In connection with the Series B Private Placement, the Issuer entered into a registration rights agreement, dated as of March 12, 2020 (the “Series B Registration Rights Agreement”), with the Initial Investors, pursuant to which the Issuer will undertake to file, within thirty days following the earlier of the date of the closing of the Private Placement or July 15, 2020, a registration statement to register the shares of Common Stock issuable, as applicable, upon either (x) conversion of the shares of Series B Preferred Stock issuable pursuant to the Series B Purchase Agreement or (y) exercise of the Series B Warrants; and to cause such registration statement to be declared effective by the SEC as promptly as reasonably practicable following the filing date and maintain the effectiveness of the registration statement until all of such shares of Common Stock registered have been sold or are otherwise able to be sold pursuant to Rule 144. In the event the Issuer fails to file, or obtain effectiveness of, such registration statement within the given period of time, the Issuer will be obligated to pay liquidated damages to the Initial Investors for every 30 days during which such filing is not made and/or effectiveness obtained, such liquidated damages being subject to certain exceptions.
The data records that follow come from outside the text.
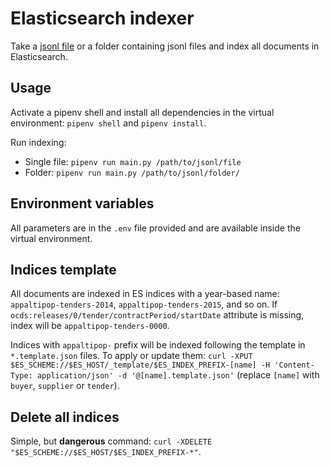 # Elasticsearch indexer

Take a [jsonl file](http://jsonlines.org/) or a folder containing jsonl files and index all documents in Elasticsearch.

## Usage

Activate a pipenv shell and install all dependencies in the virtual environment: `pipenv shell` and `pipenv install`.

Run indexing:

- Single file: `pipenv run main.py /path/to/jsonl/file`
- Folder: `pipenv run main.py /path/to/jsonl/folder/`

## Environment variables

All parameters are in the `.env` file provided and are available inside the virtual environment.

## Indices template

All documents are indexed in ES indices with a year-based name: `appaltipop-tenders-2014`, `appaltipop-tenders-2015`, and so on. If `ocds:releases/0/tender/contractPeriod/startDate` attribute is missing, index will be `appaltipop-tenders-0000`.

Indices with `appaltipop-` prefix will be indexed following the template in `*.template.json` files. To apply or update them: `curl -XPUT $ES_SCHEME://$ES_HOST/_template/$ES_INDEX_PREFIX-[name] -H 'Content-Type: application/json' -d '@[name].template.json'` (replace `[name]` with `buyer`, `supplier` or `tender`).

## Delete all indices

Simple, but **dangerous** command: `curl -XDELETE "$ES_SCHEME://$ES_HOST/$ES_INDEX_PREFIX-*"`.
A copy of the Series B Registration Rights Agreement is incorporated by reference as Exhibit G to this Schedule 13D.

 

 

  

 

 
 

 

Item 7.

Material to be Filed as Exhibits.

 

 

Item 7 is amended by adding the following exhibits to the end thereof:

 

 
F

Certificate of Designations, Preferences and Rights of Series B Convertible Preferred Stock (incorporated by reference to Exhibit 3.1 of the Issuer’s Current Report on Form 8-K, filed on May 18, 2020).

 

 
G

Series B Registration Rights Agreement, dated as of March 12, 2020 (incorporated by reference to Exhibit 10.2 of the Issuer’s Current Report on Form 8-K filed on March 13, 2020).

 

 

 

 
 

Signature

After reasonable inquiry and to the best of my knowledge and belief, I certify that the information set forth in this statement is true, complete and correct.

 

 

 

    May 20, 2020  
    (Date)  

 

     
 

PARK WEST ASSET MANAGEMENT LLC

 

   By: /s/ Grace Jimenez  
    Name:  Grace Jimenez  
    Title: Chief Financial Officer  
       
       
  PARK WEST INVESTORS MASTER FUND, LIMITED
     
  By: Park West Asset Management LLC, its Investment Manager
       
  By: /s/  Grace Jimenez  
    Name:  Grace Jimenez  
    Title: Chief Financial Officer  
       
       
       
  /s/  Peter S. Park  
  Peter S. Park  

 

 

Attention:  Intentional misstatements or omissions of fact constitute Federal criminal violations (see 18 U.S.C. 1001).